No extremo sul de SP, bolsonarismo resiste, ao menos por enquanto

De camisa da seleção brasileira, o porteiro desempregado Rubinei dos Santos, 33, aguardava por uma cesta básica e um kit de higiene doados por uma ONG na região de Vargem Grande, extremo sul da cidade de São Paulo, na última segunda-feira (18).

Eleitor de Jair Bolsonaro em 2018, não se arrepende do voto no capitão. “Eu pelo menos vejo ele fazendo alguma coisa. Eu sou patriota, eu brigo pelo meu país”, disse.

A decepção com o presidente da República em razão da seu desempenho contra a Covid-19, além das sucessivas crises políticas, ainda não chegou a uma parcela expressiva da população.

Em camadas mais pobres, o apoio se mantém, e pode até ter crescido um pouco. Os R$ 600 do auxílio emergencial pagos pelo governo têm ajudado a segurar a aprovação do presidente.

Rubinei conseguiu sacar a primeira parcela do seu, e hoje direciona sua artilharia para o governador João Doria e o prefeito Bruno Covas, ambos do PSDB.

“Eu vejo médico, motorista, policial, tudo com autorização para trabalhar. E todo mundo tem parentes idosos. Por que só eles podem?”, pergunta.

Como mostrou o Datafolha em pesquisa realizada em 21 de abril, a avaliação positiva de Bolsonaro subiu três pontos percentuais entre os que ganham até dois salários mínimos. Entre os que recebem de dois a cinco salários, saltou seis pontos.

Mais expressiva é a curva do grupo de assalariados sem registro, em que a aprovação subiu de 31% para 44%, ou seja, 13 pontos percentuais.

No extremo sul de São Paulo, em bairros como Parelheiros, Vargem Grande e Engenheiro Marsilac, 25% das famílias são compostas por estes trabalhadores informais, segundo levantamento feito pela Associação ProBrasil, ONG que trabalha há 18 anos na região.

Demitida de uma churrascaria em razão da crise, Eliete da Costa Assunção, 47, nem por isso reclama do presidente, em quem votou.

“Eu acho que o Bolsonaro está fazendo o que pode”, diz ela, que foi mandada embora junto com quase todos os colegas. Dos 22 empregados no restaurante, sobraram apenas 2, para fazer delivery.

Ela também conseguiu o auxílio de R$ 600. “Deu uma aliviadinha numas dívidas de mercado”, afirma.

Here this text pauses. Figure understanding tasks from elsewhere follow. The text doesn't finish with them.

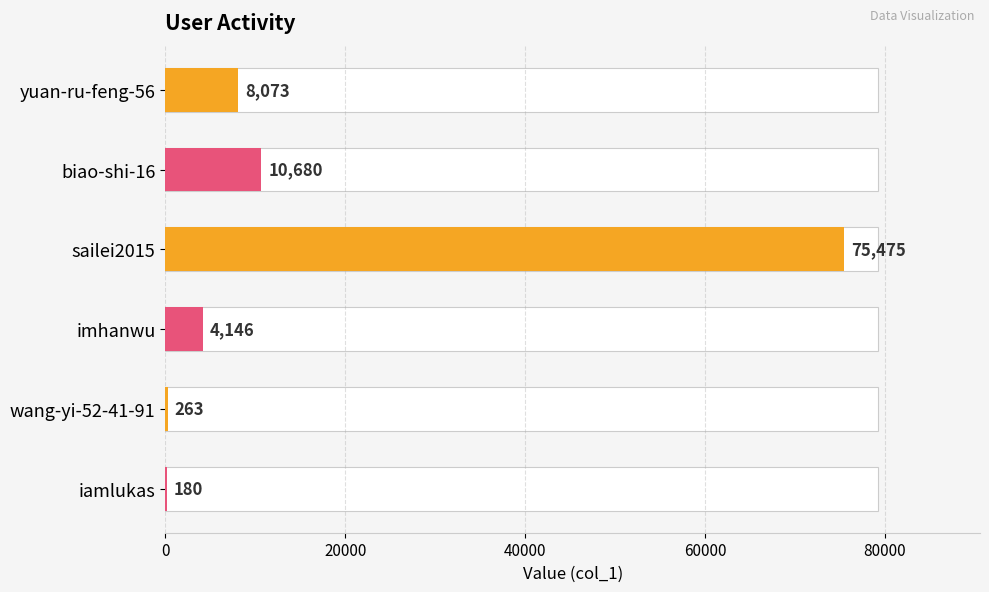

Does the chart contain any negative values?

No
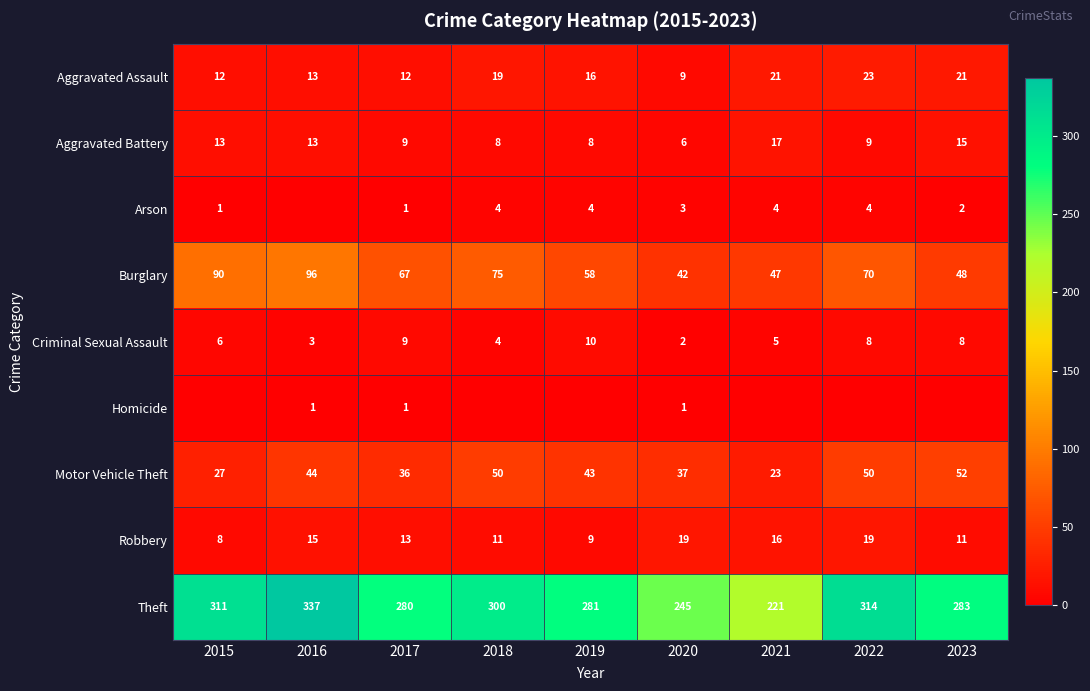

How many distinct data groups are displayed?

9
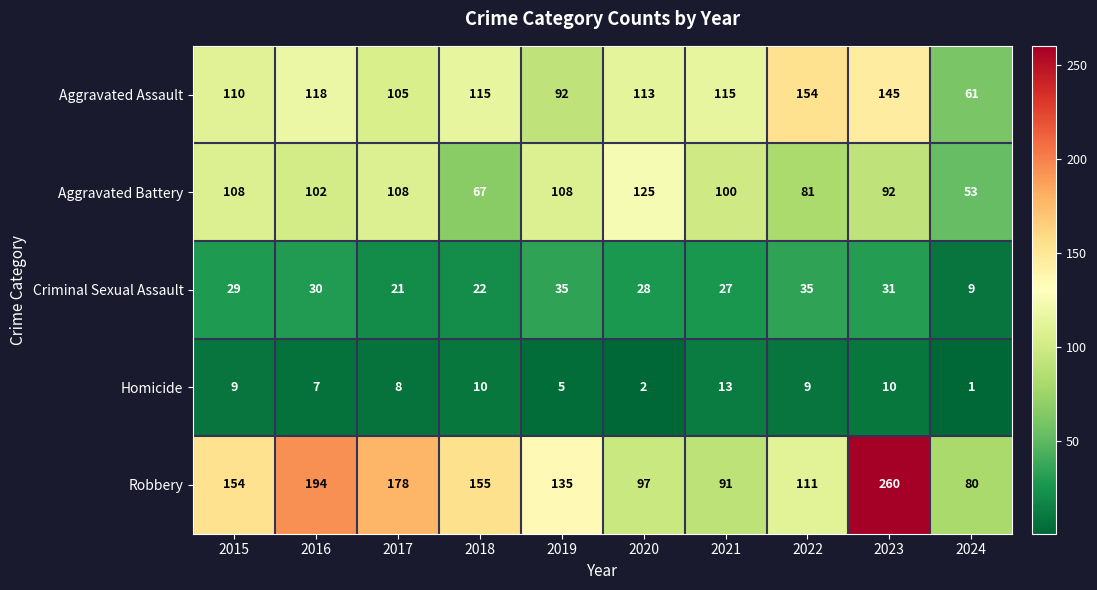

Which series has the largest total across all categories?

Robbery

Estaríamos, então, vivendo uma espécie de lulismo de direita?

Em outras palavras: o Brasil estaria prestes a repetir o fenômeno que beneficiou o PT, em que a sustentação do governo vinha das classes mais baixas, mais do que compensando o desgastes nos segmentos médios e altos?

É muito cedo para dizer, porque há diferenças importantes entre os dois momentos. O lulismo era sustentado por um clima de bonança econômica e políticas permanentes de transferência de renda, sendo a mais conhecida o Bolsa Família.

Já o cenário atual é de profunda recessão, e a ajuda é temporária, ainda que o governo esteja já cogitando prorrogar o auxílio emergencial, que a princípio valeria por apenas três meses.

A região do extremo sul de São Paulo sempre foi um reduto petista. É um vasto território relativamente pouco povoado, com algo como 140 mil habitantes. Mescla favelas, vilas e chácaras, sob a imponente silhueta da serra do Mar. Manhãs de neblina são frequentes.

Como ocorreu com a totalidade do país, converteu-se em grande parte ao bolsonarismo em 2018.

“Sempre fui petista. Mas votei no Bolsonaro porque estava cansada”, disse a feirante Vanessa Ferreira da Cunha Lopes, 38, moradora do bairro de Colônia, uma zona quase rural a 1h30 do centro de São Paulo sem trânsito (ou o dobro num dia carregado).

Ela, no entanto, critica um presidente que “se perde nas palavras”. Variações desta avaliação se repetem nas falas de muitos dos moradores da região, inclusive dos que simpatizam com ele.

Como diz Jackson Douglas, 29, também desempregado: “O presidente é muito inteligente, só não está sabendo usar a inteligência dele”.

Ou, na avaliação de Francisco Assis da Silva, 46, dono de um bar na comunidade Jardim dos Alamos. “Em parte eu concordo com o Bolsonaro, mas ele faz algumas coisas embaçadas”.

Em outras palavras, Bolsonaro pode até ganhar algum fôlego com o auxílio emergencial e seu discurso em prol da economia, que tem ressonância entre quem não consegue renda.

Mas também nos extremos da cidade, a paciência com o descalabro de sua administração tem limites.